■ **EXERCISE**
Gather from the listing below every line that contains the word "family", copying each such line in full.

■ **TASK INPUTS**
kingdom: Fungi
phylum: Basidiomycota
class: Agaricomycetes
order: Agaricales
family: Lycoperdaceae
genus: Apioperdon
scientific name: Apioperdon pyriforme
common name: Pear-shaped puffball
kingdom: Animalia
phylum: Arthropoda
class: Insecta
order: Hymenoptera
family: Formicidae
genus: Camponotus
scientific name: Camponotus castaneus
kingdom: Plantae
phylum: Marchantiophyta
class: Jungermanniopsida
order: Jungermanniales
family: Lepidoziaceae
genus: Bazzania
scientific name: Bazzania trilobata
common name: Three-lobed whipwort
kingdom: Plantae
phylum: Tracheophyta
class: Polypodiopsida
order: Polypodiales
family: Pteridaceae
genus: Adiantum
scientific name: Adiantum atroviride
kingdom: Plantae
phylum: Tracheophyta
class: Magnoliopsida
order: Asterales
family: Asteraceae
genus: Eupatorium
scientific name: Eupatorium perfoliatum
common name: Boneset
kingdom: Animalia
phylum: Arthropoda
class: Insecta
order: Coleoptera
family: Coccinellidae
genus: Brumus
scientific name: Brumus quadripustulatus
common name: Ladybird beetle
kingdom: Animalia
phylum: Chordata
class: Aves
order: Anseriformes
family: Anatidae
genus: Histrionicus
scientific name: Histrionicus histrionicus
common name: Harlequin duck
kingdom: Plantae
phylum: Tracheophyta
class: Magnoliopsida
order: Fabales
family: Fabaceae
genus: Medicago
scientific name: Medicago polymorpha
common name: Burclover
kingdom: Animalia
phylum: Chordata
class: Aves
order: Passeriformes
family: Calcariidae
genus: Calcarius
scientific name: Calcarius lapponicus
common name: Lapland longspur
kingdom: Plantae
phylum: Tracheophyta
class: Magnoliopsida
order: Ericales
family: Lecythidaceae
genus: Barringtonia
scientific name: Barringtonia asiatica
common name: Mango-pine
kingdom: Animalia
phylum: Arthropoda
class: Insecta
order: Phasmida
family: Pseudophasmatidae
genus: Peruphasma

■ **WRITTEN SOLUTION**
family: Lycoperdaceae
family: Formicidae
family: Lepidoziaceae
family: Pteridaceae
family: Asteraceae
family: Coccinellidae
family: Anatidae
family: Fabaceae
family: Calcariidae
family: Lecythidaceae
family: Pseudophasmatidae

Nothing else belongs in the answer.